Firstly we have for the sample standard deviation $$ \sqrt{\dfrac{ \sum_{i=1}^{n}(X-\bar{X})^2}{n-1}}$$

Also we have the population standard deviation $$ \sqrt{\dfrac{ \sum_{i=1}^{n}(X-\mu)^2}{n}}$$

From what I understand, we sqaure the difference to remove negative values. After that I'm lost. Is the square root to go back to the difference but without the negatives?

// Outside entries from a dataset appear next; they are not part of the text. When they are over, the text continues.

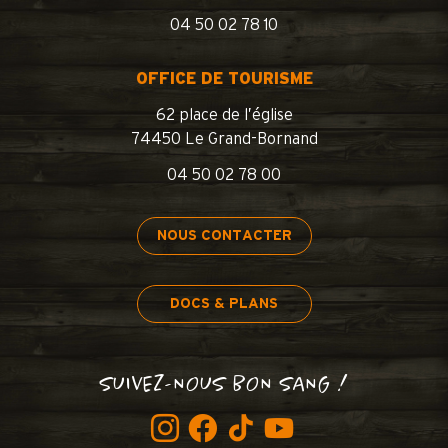
04 50 02 78 10
OFFICE DE TOURISME
62 place de l’église
74450 Le Grand-Bornand
04 50 02 78 00
NOUS CONTACTER
DOCS & PLANS
SUIVEZ-NOUS BON SANG !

Also, why do we divide by $n-1$ on sample, and by $n$ on the population? Why is there a difference and can anyone give a real example?

1

There are 1 best solutions below

1
On

The units of the variance $S^2 = \frac{1}{n-1}\sum (X_i = \bar X)^2$ are squared. (If the $X_i$ are in $cm$ then $S^2$ has units $cm^2$.) Using the sample standard deviation gets back to the original units. Thus, if $X_i$ are a random sample from a normal distribution, one can write a 95% confidence interval as $\bar X \pm t^* S/\sqrt{n},$ where $t^*$ cuts probability 2.5% from the upper tail of Student's t distribution with $n-1$ degrees of freedom.

Division by $n-1$ gives $E(S^2) = \sigma^2,$ where $\sigma^2$ is the population variance. This means that $S^2$ is an unbassed estimator of $\sigma^2.$ However, note that $E(S) \ne \sigma$; the bias is negligible for large $n$.

Also, some kinds of inference about $\sigma^2$ (for example, a confidence interval for $\sigma^2$) use the fact that $(n-1)S^2/\sigma^2 \sim Chisq(df=n-1),$ the chi-squared distribution with $n - 1$ degrees of freedom.

The formula for the population variance is usually written with a capital $N$, denoting the population size: $\sigma^2 = \frac{1}{N}\sum (X_i - \mu)^2,$ where $X_i$ are the population elements. (There is no discussion of using $N - 1$ here because there is typically no need to estimate $\sigma^2$.)

Note: There would have been nothing "wrong" with defining $S^2$ using $n$ in the denominator, and some statisticians have (belatedly) recommended that. But using $n-1$ is pervasive and changing the definition of $S^2$ now would turn out to require many adjustments in various formulas and tables used in inference.